RECORD SET:

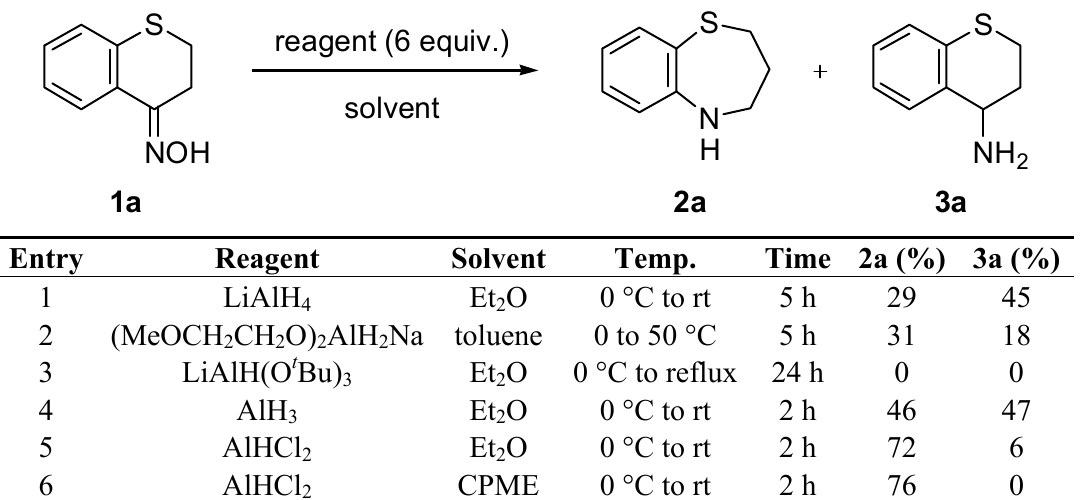
Table 1. Rearrangement of oxime with various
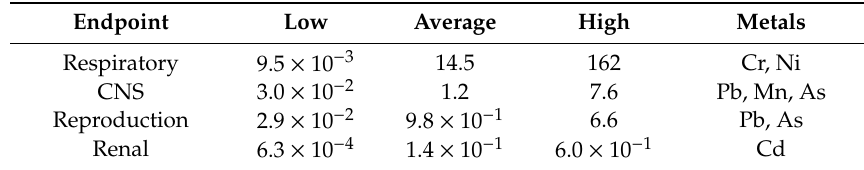
Table 5. Non-cancer HI (summed) for the target organs * from estimated exposure to metals in e-cigarette aerosols (CalEPA RELs and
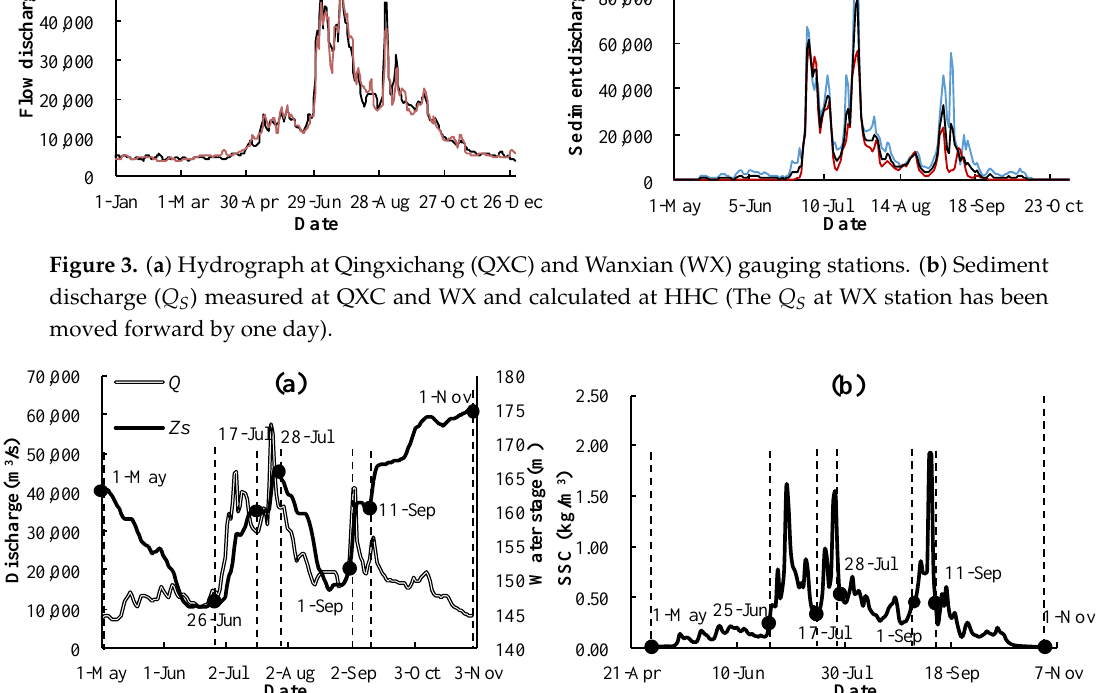
Figure 4. ( a ) Hydrograph and water stage from May 1 to November 1 ( Q and Z S represent discharge and water stage, respectively); the black filled circles divide the duration into several periods descripted clearly by the vertical black dash lines. ( b ) Suspended sediment concentration (SSC) as the inlet boundary in this duration.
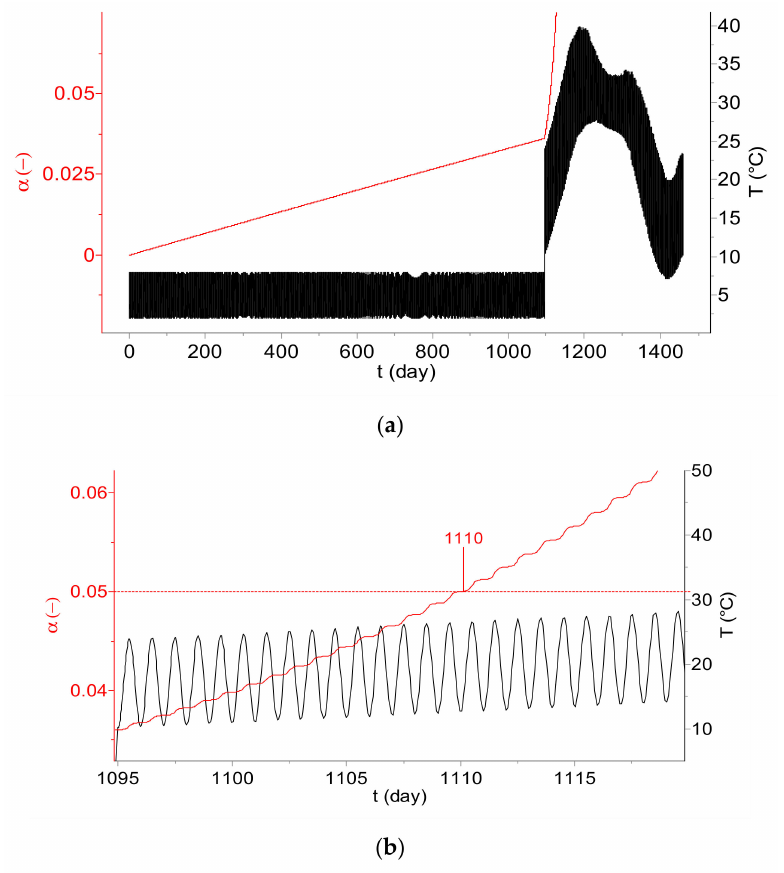
Figure 8. ( a ) Degree of the loss of infectious titer, α , after 3 years of storage in the cold chain (temperature variations between 2 and 8 ◦ C), followed by storage at a real atmospheric temperature profile corresponding to the month of March in New Delhi (India). ( b ) The storage period between 1095 and 1120 days. The shelf life is reached 15 days after removal from the cold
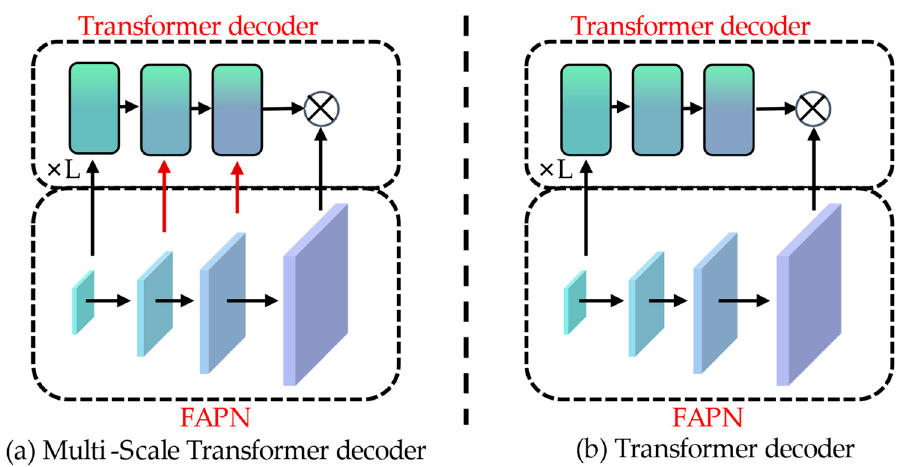
Figure 5. Decoder structure comparison. ( a ) Multi-Scale Transforemr decoder. ( b ) Transformer decoder.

ABOUT THIS EXERCISE: Give the data again exactly as it stands, apart from the pictures.

WORKED SOLUTION:
Table 1. Rearrangement of oxime with various
Table 5. Non-cancer HI (summed) for the target organs * from estimated exposure to metals in e-cigarette aerosols (CalEPA RELs and
Figure 4. ( a ) Hydrograph and water stage from May 1 to November 1 ( Q and Z S represent discharge and water stage, respectively); the black filled circles divide the duration into several periods descripted clearly by the vertical black dash lines. ( b ) Suspended sediment concentration (SSC) as the inlet boundary in this duration.
Figure 8. ( a ) Degree of the loss of infectious titer, α , after 3 years of storage in the cold chain (temperature variations between 2 and 8 ◦ C), followed by storage at a real atmospheric temperature profile corresponding to the month of March in New Delhi (India). ( b ) The storage period between 1095 and 1120 days. The shelf life is reached 15 days after removal from the cold
Figure 5. Decoder structure comparison. ( a ) Multi-Scale Transforemr decoder. ( b ) Transformer decoder.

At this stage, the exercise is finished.